Poetry by Christian Peet




Function without pain
landscaping and construction

sixty-plus hours
four months out of nine

you work at all.

Pray the boss
has more than he can handle

and out of all the other guys
and at the expense of your best friend

the boss needs you.

Park a plastic lawnchair
out back of your house, weatherman calls for

sunshowers, a 60% chance
on the vernal equinox—of course

just then the phone rings off its jack

and the boss is crying, all the lawns
are dead, all the houses burned, all

occupants long gone.
It’s sad, so there’s no work

for a few weeks.




Man’s Dream of Land and Sea

The cop cracks jokes, boiled eggs. His belt is shorter.
The picnic table groans--she couldn’t be
worth more than fifty dollars, sanded, stained

and shipped directly via, say, his Ford
What could go sour? Hey, Dick learned his lesson.
He’s unconcerned the sun is setting on

what has been called ‘a lesser seaport,’ where
once-glacial scoured hinterland meant freedom,
lovers in the buff, safe oysters. Nothing

in that rusty landscape dripping down
the windows can prepare a man for love.
His brunchmates grunt, they know that polyester

doesn’t breathe. What made Dick think new teeshirts
would save the softball league? His plans are vague
and they are tired, slight mustachioed

sea-dogs with tall full-bodied pompadours, musk
a la brine and Old Spice, drunk in a bayside surf
and turf grill, bar and lounge. ‘I kill myself’

one chortles, hurling his asparagus
across a crowded room, a mute crowd gawking
at his Army buddy soaking it all up,

sucking in his belly, wheelchairing round
to ladies, musing ‘O, for a splash of cream . . .’
‘You’re a bad dream,’ sighs the waitress. ‘Get lost.’

What’s with these guys?

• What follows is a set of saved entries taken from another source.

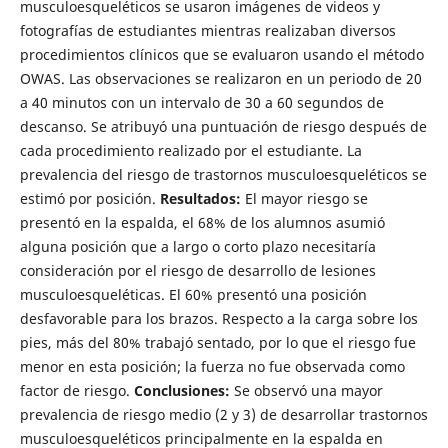
musculoesqueléticos se usaron imágenes de videos y
fotografías de estudiantes mientras realizaban diversos
procedimientos clínicos que se evaluaron usando el método
OWAS. Las observaciones se realizaron en un periodo de 20
a 40 minutos con un intervalo de 30 a 60 segundos de
descanso. Se atribuyó una puntuación de riesgo después de
cada procedimiento realizado por el estudiante. La
prevalencia del riesgo de trastornos musculoesqueléticos se
estimó por posición.
Resultados:
El mayor riesgo se
presentó en la espalda, el 68% de los alumnos asumió
alguna posición que a largo o corto plazo necesitaría
consideración por el riesgo de desarrollo de lesiones
musculoesqueléticas. El 60% presentó una posición
desfavorable para los brazos. Respecto a la carga sobre los
pies, más del 80% trabajó sentado, por lo que el riesgo fue
menor en esta posición; la fuerza no fue observada como
factor de riesgo.
Conclusiones:
Se observó una mayor
prevalencia de riesgo medio (2 y 3) de desarrollar trastornos
musculoesqueléticos principalmente en la espalda en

They’re scaring customers,
all but the pale boy rocking in his seat,
flicking ice water on his new blue goggles.

To this child and millions of Americans
who pilgrimage and pray for the fair-weather
side of New England, the coastline means only

long, carefree summer days spent lollygagging,
boiling lobsters. But today the coastline
is boatfree, under State Park and Rec. rules.

A noontime high of eighty three.
Front page, the biggest bass ever snagged
from Rudd Pond. Frogs sporting

three legs, heads ass-backwards, elbows fused,
wide-eyed as a blunt-trauma victim or
New Haven’s youngest chopper-pilot, Daisy.

A withered surfer waxes streetwise
staring at his water glass—
oblivious to his friend crooning Elvis

intermittently. ‘Tourette’s is not
a terminal deal,’ he cries, and ‘Eli, Eli,
you don’t know how much I loved her.’

Says old Doc Halloran from Castle Rock,
‘Here is no place for youth . . . Town’s gone to hell.’
Ten pounds of pot, stalks, roots, rocks, soil; all told

a couple of highschool teachers
moved here six months ago are now
sweating out twenty years.

‘Excuse me,’ I say. ‘Waitress? What’s The Tourist?’
‘Come on, Eli,’ she cries. ‘Do I really
have to say it? --A Tempeh Cacciatore.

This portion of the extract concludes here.